About two months ago, Kuheli Dutt was interviewed by Alan Alda on the topic of unconscious bias and diversity in the sciences. The interview, more than three-quarters of an hour in length, aired Tuesday as part of Season 7 of Clear + Vivid with Alan Alda, under the headline “How lack of diversity and inclusion in science hurts us all.” Their discussion is well worth your time.
Also on Tuesday, our web pages gained a story by freelance writer and Columbia University alumna Elise Gout on a project led by Róisín Commane to measure the greenhouse gas emissions and other atmospheric pollutants from the New York City area. The project began with the installation of a cavity ring-down spectrometer on the rooftop of a City University of New York building in Harlem, first as part of a pilot project beginning in January 2019 and regularly since January of this year. The instrument was in place in time to document reductions by 10 percent in the emission of carbon dioxide and methane and a drop by 50 percent in the emission of carbon monoxide this spring compared with one year ago, the result of the city’s response to the coronavirus pandemic. Models for atmospheric winds, analyzed by Luke Schiferl, are needed to separate the effects of changes in atmospheric motions from changes in local emissions. Plans are underway to establish a network of similarly instrumented sites around the metropolitan area.
On Wednesday, the journal Geology published online a paper led by Ben Keisling on the canyon system that underlies the Greenland ice sheet. Submitted shortly before his arrival at Lamont and constituting a portion of his Ph.D. thesis research at the University of Massachusetts–Amherst under the supervision of Rob DeConto, the paper describes a model of the early ice sheet, including the influence of climate history, bedrock topography, and isostatic adjustment. On the basis of model results, geological evidence for major flood events that eroded the landscape elsewhere in North America following the Last Glacial Maximum, and temporal variations in marine sediment flux north of Greenland, Ben and his colleagues argued that the largest of the canyons underlying the ice sheet in Greenland may have formed by repeated catastrophic glacial outburst floods. A press release describing the paper’s findings was posted to our web site yesterday.
Also on Wednesday, the May line-up of shows on EI Live, a series of science videos aimed at K-12 students and educators, was posted by Cassie Xu. Presenters this month will include Cari Leland (on tree-ring science), Sheean Haley (on phytoplankton), Josh Russell (on data visualization and sonification), and Margie Turrin (on the Hudson River estuary).
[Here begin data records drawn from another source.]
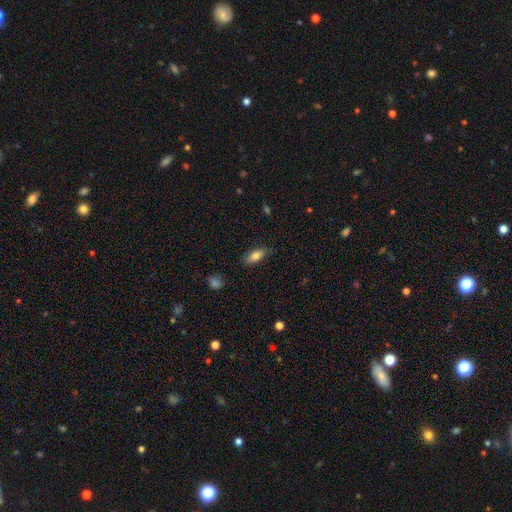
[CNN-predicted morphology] A smooth galaxy with no disk features (76%) that is in between round and cigar-shaped (79%).

Vote fractions:
- Smooth or featured? smooth: 76% / featured or disk: 17% / star or artifact: 7%
- How rounded? in between: 79% / cigar-shaped: 17% / round: 3%
- Merging? none: 81% / minor disturbance: 15% / major disturbance: 3% / merger: 1%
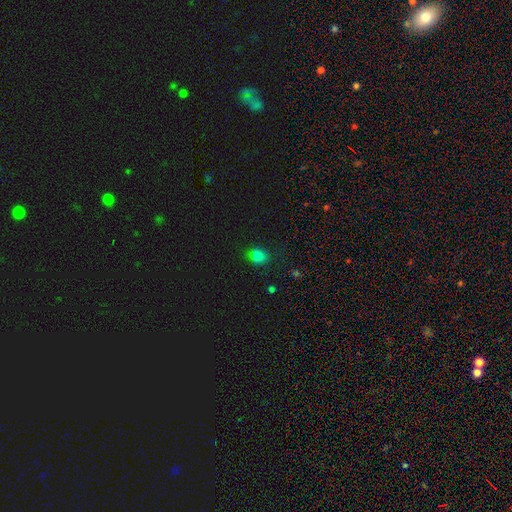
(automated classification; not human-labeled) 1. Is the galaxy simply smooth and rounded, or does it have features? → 73% smooth, 22% star or artifact, 5% featured or disk.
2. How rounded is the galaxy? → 61% round, 38% in between, 1% cigar-shaped.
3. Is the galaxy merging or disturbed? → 71% none, 19% minor disturbance, 6% major disturbance, 3% merger.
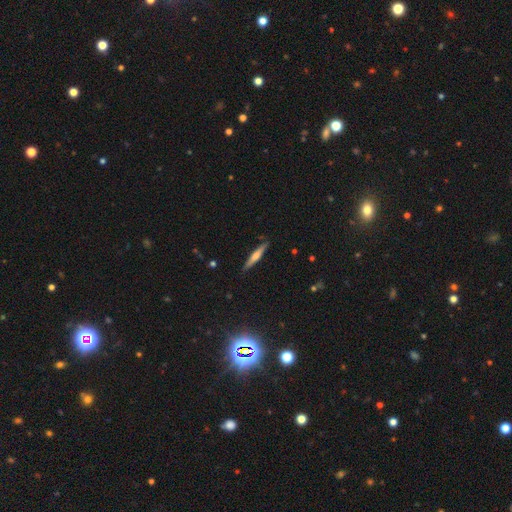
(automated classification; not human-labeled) smooth-or-featured: featured or disk: 50% | smooth: 44% | star or artifact: 7%
  merging: none: 89% | minor disturbance: 8% | major disturbance: 2% | merger: 1%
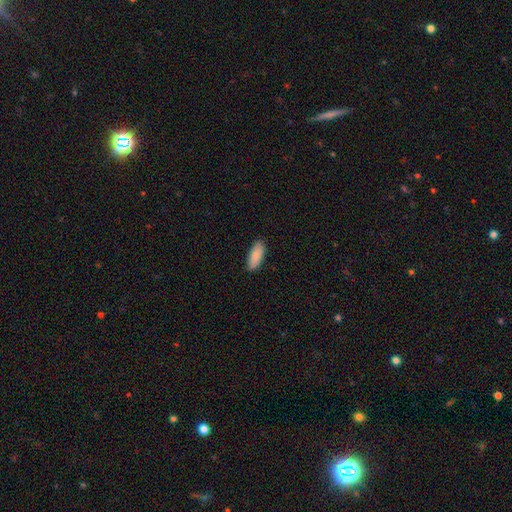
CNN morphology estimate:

As we ended yesterday the first full month of working remotely, we are becoming used to a new era of all-virtual meetings. At the beginning of the week, the National Academy of Sciences held their Annual Meeting as a virtual meeting for the first time in the organization’s 157-year history, and the event set records for member registration and public participation. The European Geosciences Union General Assembly next week has been reconstituted as Sharing Geoscience Online, “a week-long series of virtual interactions.” Whatever virtual meetings you anticipate for the coming week, may you find a way to enjoy the first weekend in May and remain safe and healthy at the same time.